Ideas that are not challenged or questioned become even more deeply entrenched. We have private “security guards” who are doing the work of soldiers in Iraq, but who are not accountable to the military. When Hurricane Katrina tore through New Orleans, many of us imagined that the Bush Administration’s callous and incompetent failure to rescue the people of New Orleans and to provide the leadership to rebuild the city would lead to massive disillusionment with the Administration’s market-oriented rhetoric.
But has it? I’m not sure. Many people saw Bush’s incompetence, but they also viewed it as one more example of the government’s incapacity to solve problems.
This is a huge problem for liberals and progressives. Even if a decent Democrat wins the White House in 2008, his or her ability to offer compelling leadership and to propose new progressive solutions will be limited if Market Fundamentalist ideas remain unquestioned. Ditto for the women in Congress who think they will push women’s issues on to the national agenda.
So, it’s necessaryno,urgentthat we immediately challenge Market Fundamentalism every chance we get. Between now and the 2008 election, we need take every opportunityon blogs, among political progressive---to explain to others why this exaggerated faith in markets is so dangerous and misplaced.

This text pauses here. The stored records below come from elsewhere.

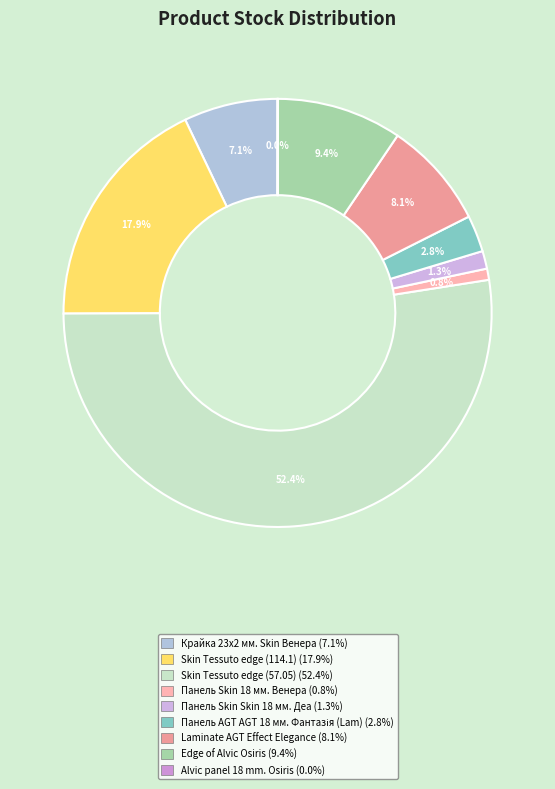

Count the number of slices in the pie.

9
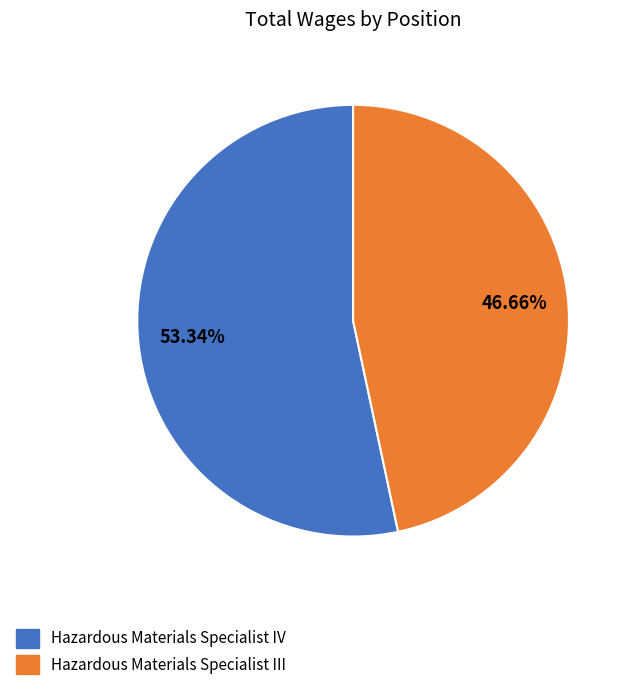

What is the smallest slice in the pie chart?

Hazardous Materials Specialist III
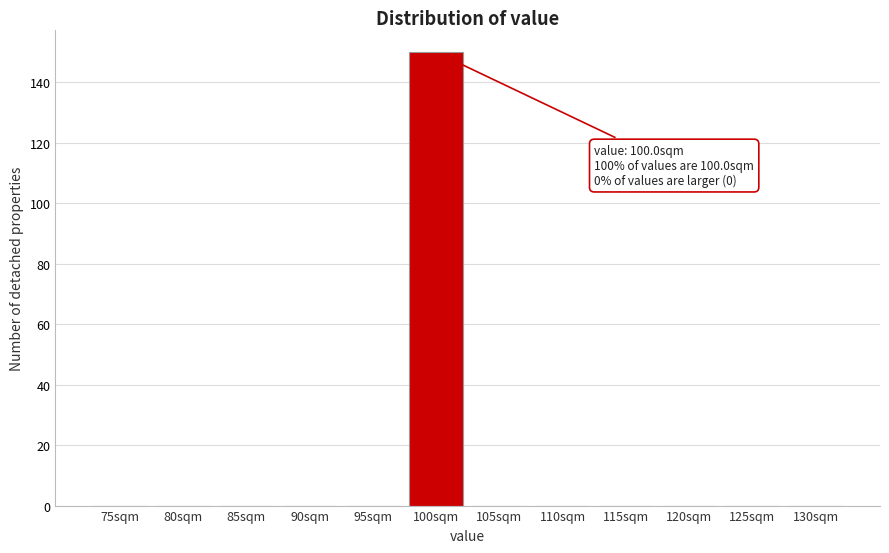

Reading left to right, what are all the values shown in this chart?

75sqm=0	80sqm=0	85sqm=0	90sqm=0	95sqm=0	100sqm=150	105sqm=0	110sqm=0	115sqm=0	120sqm=0	125sqm=0	130sqm=0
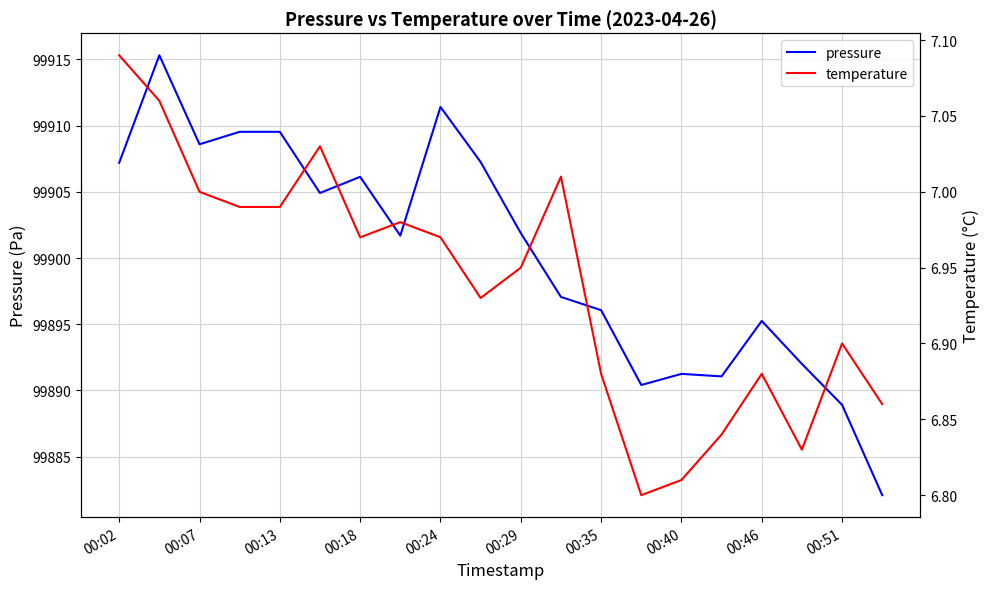

What is the maximum value for pressure?

99915.3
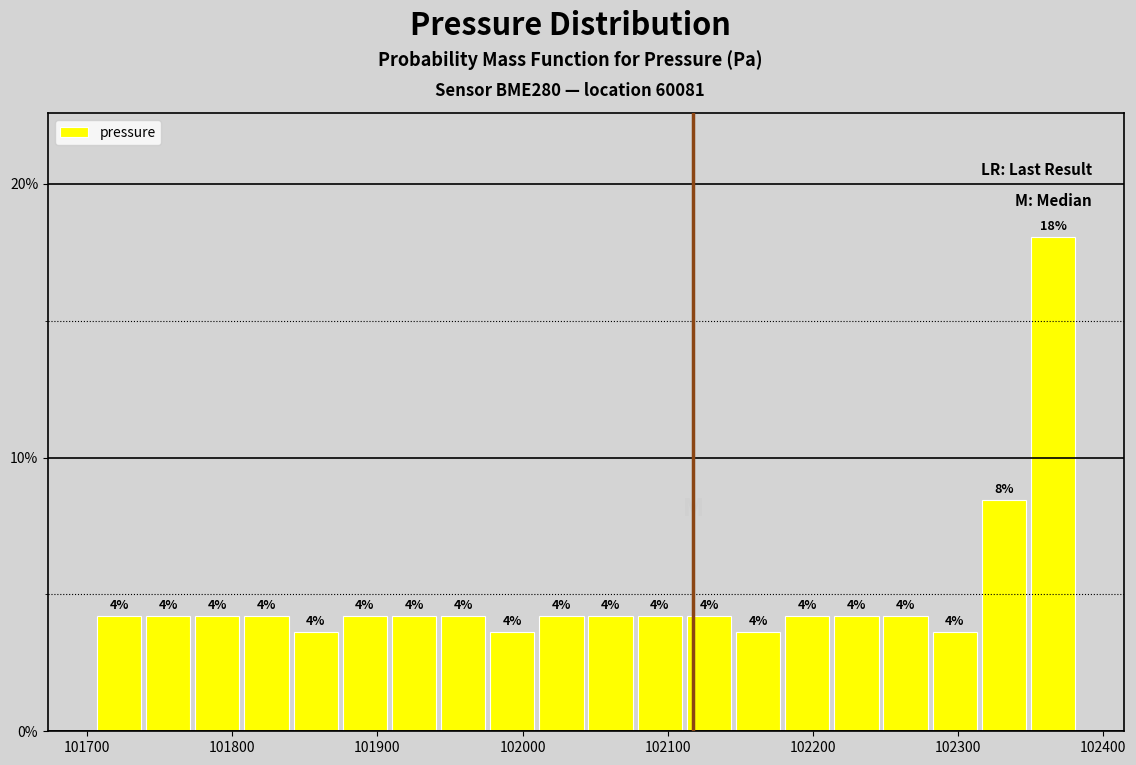

Read against the x-axis, roughly where is the centre of the tallest bar?

102370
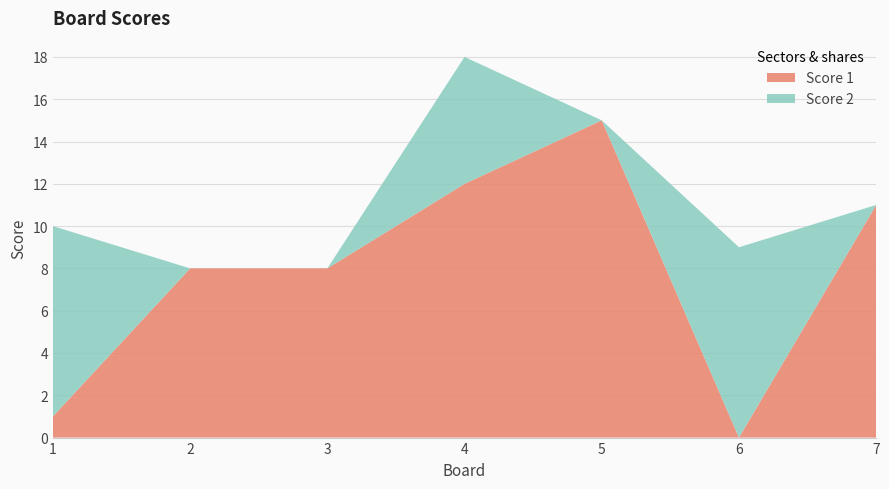

Reading left to right, extract all data points from this chart.

Score 1: 1=1	2=8	3=8	4=12	5=15	6=0	7=11
Score 2: 1=9	2=0	3=0	4=6	5=0	6=9	7=0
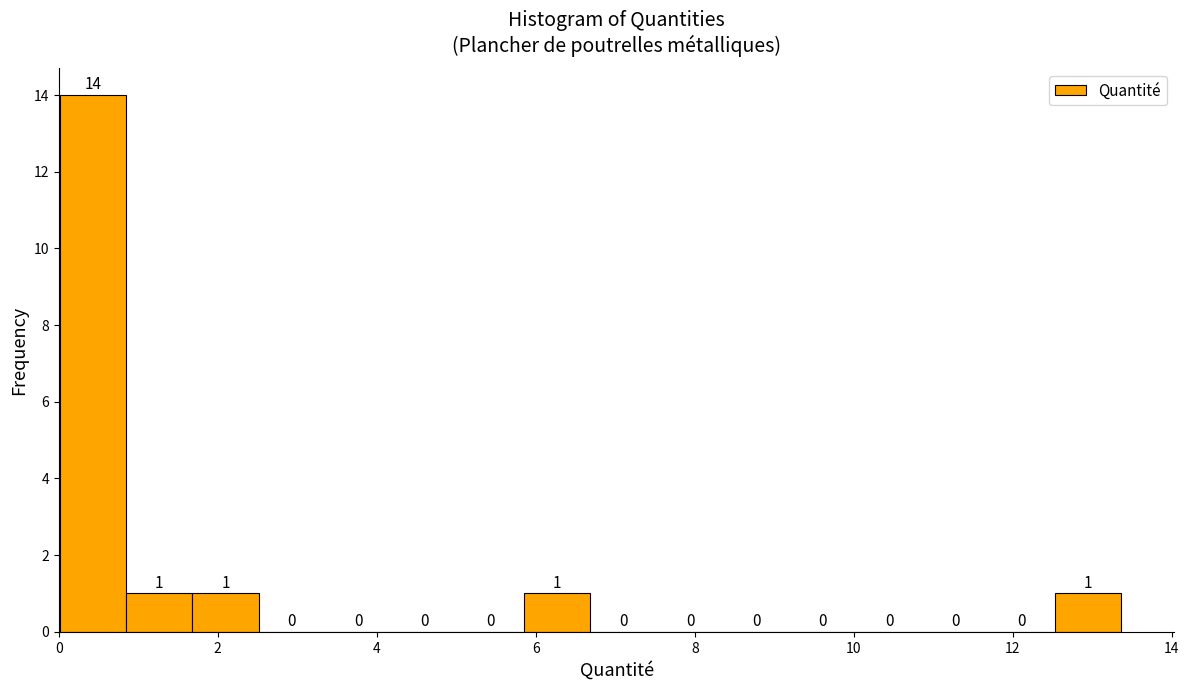

Over which range of the x-axis is the bar tallest?

0.0 to 0.8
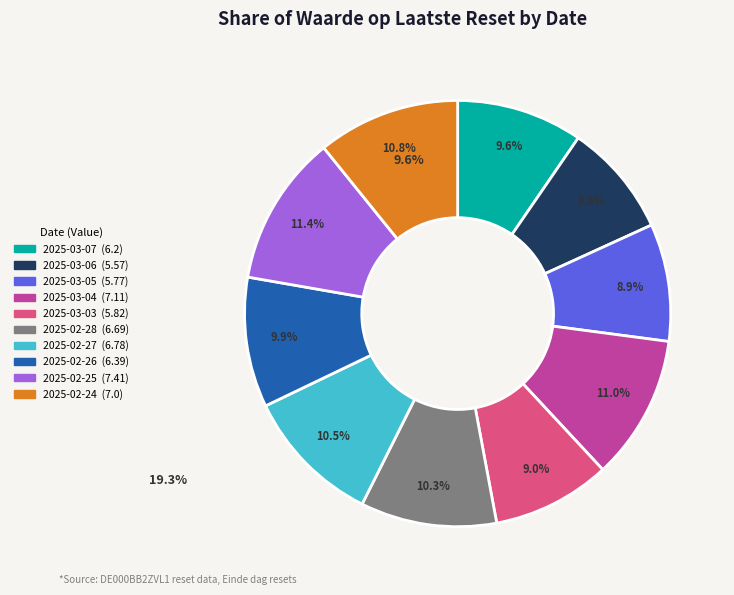

To the nearest percent, what percentage of the pie is 2025-02-28?

10%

Fortunately, there is now a resource to help us make these arguments. The Longview Institute, a progressive think tank with which I am affiliated, has just launched a Market Fundamentalism resource page, designed to help people recognize and refute these arguments. Longview’s Fred Block, a sociologist at the University of California at Davis, has long been articulating the dangers of Market Fundamentalism. Take a look: www.longviewinstitute.org The plan is to steadily add new arguments and new material, but what is already there provides plenty of fodder for a collective assault on the irrational ideas that support Market Fundamentalism.
Market Fundamentalism is what prevents us from having universal health care, mass transit, affordable housing, trains that cross the nation, subsidized care for the young and elderly, and government efforts to reduce carbon emissions. The list, of course, is endless.
Aside from ending the war in Iraq, there is nothing more important we can do to improve our domestic future. Ending the reign of Market Fundamentalism is a precondition for every kind of progressive cause. For a quarter of a century, Conservatives have tried to convince us that we, rather than the government, should be responsible for what is know in other industrialized nation as the “common good.” If we don’t attack the effort to privatize every public service that belongs to this common good, we will ultimately fail to move this nation in any progressive direction.
(Ruth Rosen is a journalist and historian. She is a senior fellow at the Longview Institute in Berkeley and a professor emerita of history at the University of California, Davis. She is currently a visiting professor of public policy and history at U.C. Berkeley.)